Talimat a.
Özel eğitim hakkındaki metnin "Özel eğitim alanı" ile başlayıp "benzer şekilde yorumlanabilir." ile biten bölümünü, "işitme cihazları" yerine "işitme aparatları" koyarak değiştirip yeniden yazın.

Özel eğitim alanı özellikle tıp, genetik, elektronik vb. alanlarda gözlenen gelişime bağlı olarak her geçen gün bilgi birikimi ve işlevselliğini hızla artırmaktadır. Örneğin işitme cihazları ve koklear implant uygulamalarında elde edilen ilerlemeler ve sınıf içi alternatif iletişim araçlarında gözlenen değişimler, İşitme Engelliler Öğretmenliği için gittikçe artan bir teknik uzmanlık ve bilgi donanımı gerektirmektedir. Eğitim odyolojisi dâhil, dudaktan okuma, işaret dili ve konuşma destek üniteleri/uygulamaları için gelişen ve değişen tercihler, alınan bu kararla Türkiye için söz konusu alanda önemli bir sınırlılık yaratabilecektir. Bu durum üstün yetenekliler ve görme engelli bireyler için de benzer şekilde yorumlanabilir.
Oransal olarak en hızlı artan ve fazlasıyla özel eğitim desteği gerektiren diğer bir alan ise otizmdir. 1950li yıllarda spesifik tanı alan otizm için 10.000’de 5-10’a kadar düşük olan tarama yüzdeleri, günümüz dünyasında maalesef 300’de 1’e tekabül edecek oranlara erişmiştir. Dünyanın sanayileşmiş bazı bölgeleri için ise daha yüksek oranlardan bahsedilebilmektedir. Otistik çocuklar için dil ve iletişim becerilerini geliştirmek için istenmeyen davranışların giderilmesi, sosyallik, beceri eğitimi, cinsiyet eğitimi dahil birçok farklı rehabilitasyon alanında gözlenen gelişim ve artan bilgiler, yeni uzmanlık dalları kurgulanmasını zorunlu kılmaktadır. Hakeza Disleksi, Disgrafi ve Diskalkuli dâhil birçok alanda aileler aldıkları eğitim ve desteğin iyileştirilmesi gereğini dile getirmektedir. Üstün yetenekli çocuklar ve eğitimleri için TBMM araştırma komisyonunun detaylı raporu (2012) incelendiğinde, önerilen mevcut uygulamanın araştırma beklentileri bağlamında yeri olmadığı görülecektir.

Verilen kayıtlar.
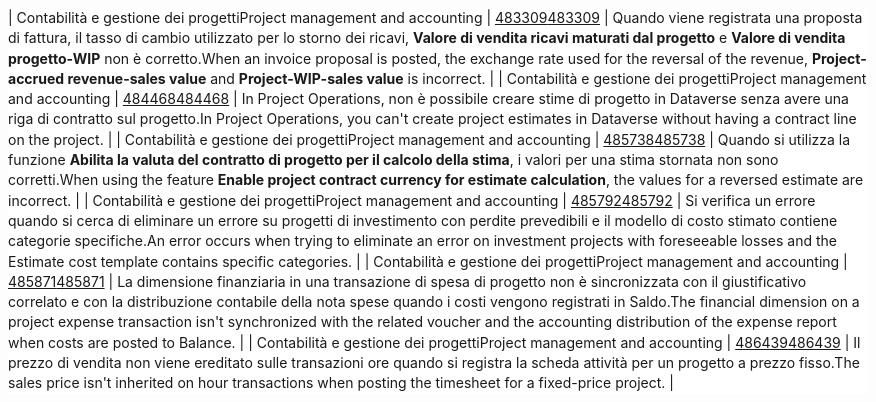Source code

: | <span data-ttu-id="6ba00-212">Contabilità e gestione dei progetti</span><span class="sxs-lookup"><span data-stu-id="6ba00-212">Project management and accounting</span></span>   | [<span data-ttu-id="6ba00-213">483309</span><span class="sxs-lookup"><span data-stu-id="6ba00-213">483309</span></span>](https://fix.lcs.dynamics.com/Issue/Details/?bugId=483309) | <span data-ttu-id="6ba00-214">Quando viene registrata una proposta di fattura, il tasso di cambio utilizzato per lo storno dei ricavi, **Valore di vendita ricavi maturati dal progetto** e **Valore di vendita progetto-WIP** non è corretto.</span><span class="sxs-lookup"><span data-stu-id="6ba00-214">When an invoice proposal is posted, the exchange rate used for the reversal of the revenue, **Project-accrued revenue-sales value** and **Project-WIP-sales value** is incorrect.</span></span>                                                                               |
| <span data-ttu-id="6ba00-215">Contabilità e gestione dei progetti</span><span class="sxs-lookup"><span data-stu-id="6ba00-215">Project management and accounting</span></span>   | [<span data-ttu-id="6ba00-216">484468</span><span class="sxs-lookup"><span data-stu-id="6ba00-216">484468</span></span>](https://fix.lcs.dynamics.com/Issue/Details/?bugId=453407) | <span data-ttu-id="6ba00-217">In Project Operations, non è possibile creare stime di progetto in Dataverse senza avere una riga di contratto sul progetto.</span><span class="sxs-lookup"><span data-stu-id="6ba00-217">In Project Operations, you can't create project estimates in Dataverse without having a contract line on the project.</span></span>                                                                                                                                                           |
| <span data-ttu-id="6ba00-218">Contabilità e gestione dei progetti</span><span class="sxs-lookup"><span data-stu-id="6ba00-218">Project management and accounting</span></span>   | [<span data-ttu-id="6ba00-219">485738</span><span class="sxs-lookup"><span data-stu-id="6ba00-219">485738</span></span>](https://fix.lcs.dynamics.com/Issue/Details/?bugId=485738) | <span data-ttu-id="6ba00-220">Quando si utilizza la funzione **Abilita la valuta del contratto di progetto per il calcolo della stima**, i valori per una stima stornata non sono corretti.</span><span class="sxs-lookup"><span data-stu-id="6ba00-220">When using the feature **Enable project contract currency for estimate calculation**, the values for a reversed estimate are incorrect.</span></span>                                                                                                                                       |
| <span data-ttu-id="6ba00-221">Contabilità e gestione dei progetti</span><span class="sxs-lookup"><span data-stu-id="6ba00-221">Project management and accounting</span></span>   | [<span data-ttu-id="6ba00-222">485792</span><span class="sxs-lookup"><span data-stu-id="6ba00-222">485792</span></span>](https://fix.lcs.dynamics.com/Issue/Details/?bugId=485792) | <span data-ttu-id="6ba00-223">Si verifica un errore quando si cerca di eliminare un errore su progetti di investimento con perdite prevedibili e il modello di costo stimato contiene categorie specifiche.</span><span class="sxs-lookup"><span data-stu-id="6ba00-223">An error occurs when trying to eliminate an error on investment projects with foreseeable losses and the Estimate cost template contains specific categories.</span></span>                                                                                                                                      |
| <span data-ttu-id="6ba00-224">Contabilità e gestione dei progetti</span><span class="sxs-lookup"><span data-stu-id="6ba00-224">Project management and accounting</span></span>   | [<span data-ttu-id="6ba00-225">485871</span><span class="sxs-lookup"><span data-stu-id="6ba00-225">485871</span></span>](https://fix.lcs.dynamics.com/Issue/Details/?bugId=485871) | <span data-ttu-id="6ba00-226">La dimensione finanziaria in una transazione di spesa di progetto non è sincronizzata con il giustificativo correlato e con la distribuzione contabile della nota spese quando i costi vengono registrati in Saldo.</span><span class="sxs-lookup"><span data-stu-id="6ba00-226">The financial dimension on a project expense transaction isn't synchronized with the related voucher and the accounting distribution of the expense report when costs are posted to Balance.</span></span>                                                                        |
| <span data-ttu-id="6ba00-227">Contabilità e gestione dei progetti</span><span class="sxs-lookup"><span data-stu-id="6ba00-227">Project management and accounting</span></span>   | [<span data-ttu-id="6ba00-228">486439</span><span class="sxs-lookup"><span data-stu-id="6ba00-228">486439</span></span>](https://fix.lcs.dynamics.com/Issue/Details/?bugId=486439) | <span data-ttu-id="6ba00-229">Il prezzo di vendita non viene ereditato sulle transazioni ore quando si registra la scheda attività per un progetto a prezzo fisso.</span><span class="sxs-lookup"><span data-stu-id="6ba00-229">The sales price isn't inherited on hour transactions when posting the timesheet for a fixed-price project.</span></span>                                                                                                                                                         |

* * *

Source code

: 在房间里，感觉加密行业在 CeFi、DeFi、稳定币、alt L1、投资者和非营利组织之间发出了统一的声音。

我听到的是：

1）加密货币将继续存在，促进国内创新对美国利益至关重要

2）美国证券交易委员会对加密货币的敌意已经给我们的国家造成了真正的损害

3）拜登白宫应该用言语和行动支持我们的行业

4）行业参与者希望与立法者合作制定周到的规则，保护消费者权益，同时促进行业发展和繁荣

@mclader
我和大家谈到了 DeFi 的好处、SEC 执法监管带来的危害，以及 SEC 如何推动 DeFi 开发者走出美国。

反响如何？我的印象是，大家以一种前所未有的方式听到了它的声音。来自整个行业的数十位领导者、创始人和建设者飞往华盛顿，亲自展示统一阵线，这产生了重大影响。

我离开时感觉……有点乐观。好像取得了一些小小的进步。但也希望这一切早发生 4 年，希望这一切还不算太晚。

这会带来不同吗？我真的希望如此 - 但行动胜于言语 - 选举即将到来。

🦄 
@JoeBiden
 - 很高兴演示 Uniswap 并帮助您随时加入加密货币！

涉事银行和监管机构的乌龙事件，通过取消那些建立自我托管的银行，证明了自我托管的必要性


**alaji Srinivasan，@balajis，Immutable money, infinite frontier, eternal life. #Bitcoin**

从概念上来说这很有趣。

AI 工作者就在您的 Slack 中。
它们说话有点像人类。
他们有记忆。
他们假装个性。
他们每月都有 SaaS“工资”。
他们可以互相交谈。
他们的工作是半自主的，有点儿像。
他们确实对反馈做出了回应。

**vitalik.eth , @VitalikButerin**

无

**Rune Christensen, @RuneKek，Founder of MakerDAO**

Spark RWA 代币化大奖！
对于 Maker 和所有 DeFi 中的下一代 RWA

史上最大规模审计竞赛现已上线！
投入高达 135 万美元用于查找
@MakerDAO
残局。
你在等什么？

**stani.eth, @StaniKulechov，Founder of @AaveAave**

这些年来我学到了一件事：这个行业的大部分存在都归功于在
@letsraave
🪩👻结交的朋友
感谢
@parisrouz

Talimat b.
Kayıtlarda "viene registrata una" ifadesini içeren satırdan başlayıp "Project Operations, non" ifadesini içeren satırla biten satırları, iki uç da dahil olmak üzere, her satır bir dize olacak biçimde bir JSON listesine dönüştürün ve boş satırları atlayın.

Beklenen cevap a.
Özel eğitim alanı özellikle tıp, genetik, elektronik vb. alanlarda gözlenen gelişime bağlı olarak her geçen gün bilgi birikimi ve işlevselliğini hızla artırmaktadır. Örneğin işitme aparatları ve koklear implant uygulamalarında elde edilen ilerlemeler ve sınıf içi alternatif iletişim araçlarında gözlenen değişimler, İşitme Engelliler Öğretmenliği için gittikçe artan bir teknik uzmanlık ve bilgi donanımı gerektirmektedir. Eğitim odyolojisi dâhil, dudaktan okuma, işaret dili ve konuşma destek üniteleri/uygulamaları için gelişen ve değişen tercihler, alınan bu kararla Türkiye için söz konusu alanda önemli bir sınırlılık yaratabilecektir. Bu durum üstün yetenekliler ve görme engelli bireyler için de benzer şekilde yorumlanabilir.

Beklenen cevap b.
[
  ": | <span data-ttu-id=\"6ba00-212\">Contabilità e gestione dei progetti</span><span class=\"sxs-lookup\"><span data-stu-id=\"6ba00-212\">Project management and accounting</span></span>   | [<span data-ttu-id=\"6ba00-213\">483309</span><span class=\"sxs-lookup\"><span data-stu-id=\"6ba00-213\">483309</span></span>](https://fix.lcs.dynamics.com/Issue/Details/?bugId=483309) | <span data-ttu-id=\"6ba00-214\">Quando viene registrata una proposta di fattura, il tasso di cambio utilizzato per lo storno dei ricavi, **Valore di vendita ricavi maturati dal progetto** e **Valore di vendita progetto-WIP** non è corretto.</span><span class=\"sxs-lookup\"><span data-stu-id=\"6ba00-214\">When an invoice proposal is posted, the exchange rate used for the reversal of the revenue, **Project-accrued revenue-sales value** and **Project-WIP-sales value** is incorrect.</span></span>                                                                               |",
  "| <span data-ttu-id=\"6ba00-215\">Contabilità e gestione dei progetti</span><span class=\"sxs-lookup\"><span data-stu-id=\"6ba00-215\">Project management and accounting</span></span>   | [<span data-ttu-id=\"6ba00-216\">484468</span><span class=\"sxs-lookup\"><span data-stu-id=\"6ba00-216\">484468</span></span>](https://fix.lcs.dynamics.com/Issue/Details/?bugId=453407) | <span data-ttu-id=\"6ba00-217\">In Project Operations, non è possibile creare stime di progetto in Dataverse senza avere una riga di contratto sul progetto.</span><span class=\"sxs-lookup\"><span data-stu-id=\"6ba00-217\">In Project Operations, you can't create project estimates in Dataverse without having a contract line on the project.</span></span>                                                                                                                                                           |"
]